Despite mixed reviews, Dead Poets Society was nominated for and won multiple awards from numerous film organizations and festivals. At the 62nd Academy Awards, producers Steven Haft, Paul Junger Witt, and Tony Thomas were nominated for the Best Picture award, along with Weir and Tom Schulman being nominated for Best Director, and Best Original Screenplay, with the latter winning the category. Williams was also nominated for Best Actor, although he lost to Daniel Day-Lewis for his work on My Left Foot (1989). The 43rd British Academy Film Awards offered the Best Film award to Haft, Junger Witt, Thomas, and Weir, respectively. Schulman was nominated for Best Original Screenplay, while Williams was nominated for Best Actor in a Leading Role. William M. Anderson was nominated for Best Editing, and Weir was nominated for Best Direction, but lost to Kenneth Branagh.

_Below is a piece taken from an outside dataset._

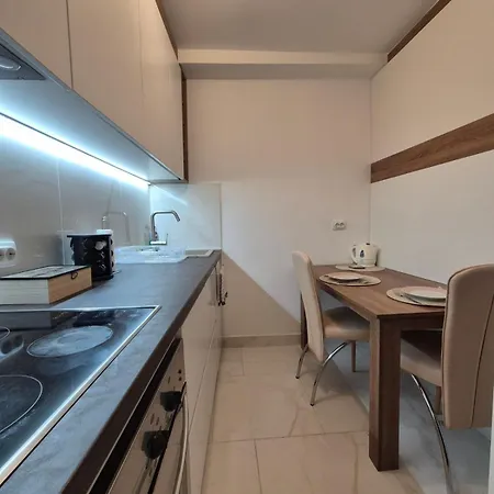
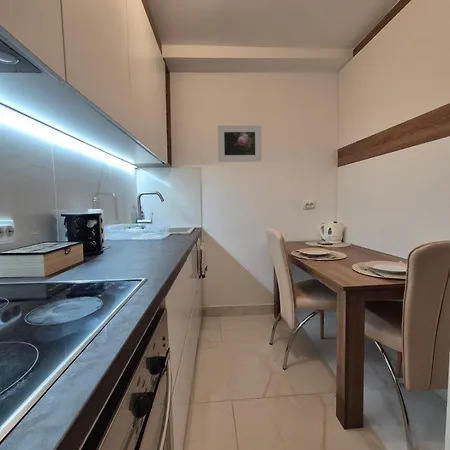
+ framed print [217,124,263,163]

Dead Poets Society was nominated for four awards at the 47th Golden Globe Awards. The film itself was nominated for the category for Best Motion Picture – Drama. Additionally, Williams, Schulman, and Weir were nominated for the Best Actor in a Motion Picture – Drama, Best Director – Motion Picture, and the Best Screenplay – Motion Picture awards respectively, although none ended up winning. The film has independently been nominated for awards also. It was nominated for the Best Motion Picture – Drama award at the 1990 Young Artist Awards and was included on a list of the Top 10 Films of 1989 at the 61st National Board of Review Awards.

==Legacy==
Since its release, Dead Poets Society has been considered a cult classic amongst viewers. The use of "O Captain! My Captain!" in the film was considered "ironic" by UCLA literature professor Michael C. Cohen, because the students are taking a stand against "repressive conformity", but using a poem intentionally written to be conventional. After Williams's death in August 2014, the hashtag "#ocaptainmycaptain" began trending on Twitter, with many fans paying tribute to Williams by recreating the "O Captain! My Captain!" scene. Williams's performance as Mr. Keating was also considered a "contemporary cinematic classic" by journalist Philip C. Dimare. In the music video for "Fortnight" by the American singer Taylor Swift, from her eleventh studio album The Tortured Poets Department, Ethan Hawke and Josh Charles feature prominently as a nod to the similarity between the titles of the film and the album.

===Stage play===
A theatrical adaptation written by Schulman and directed by John Doyle opened off-Broadway on October 27, 2016, and ran through December 11. Jason Sudeikis starred as Mr. Keating, with Thomas Mann as Neil, David Garrison as Gale, Zane Pais as Todd, Francesca Carpanini as Chris, Stephen Barker Turner as Mr. Perry, Will Hochman as Knox, Cody Kostro as Charlie, Yaron Lotan as Richard, and Bubba Weiler as Steven. The production received a mixed review from The New York Times, with critic Ben Brantley calling the play "blunt and bland", and criticizing Sudeikis's performance, citing his lack of enthusiasm when delivering powerful lines.

===Parodies===
The ending of the film was parodied in the 2009 Community episode, "Introduction to Film". It was also parodied in the 2016 Saturday Night Live sketch, "Farewell, Mr. Bunting," with Fred Armisen playing Williams's role. The sketch is a largely faithful recreation of the scene, until a student (played by Pete Davidson) is decapitated by a ceiling fan when he jumps on top of his desk. The 2018 television show Derry Girls parodies the plot of Dead Poets Society in the season 2 episode "Ms. De Brún and the Child of Prague". The episode focuses on a new teacher who echoes Mr. Keating's lessons, inspiring the students with the progressive methods.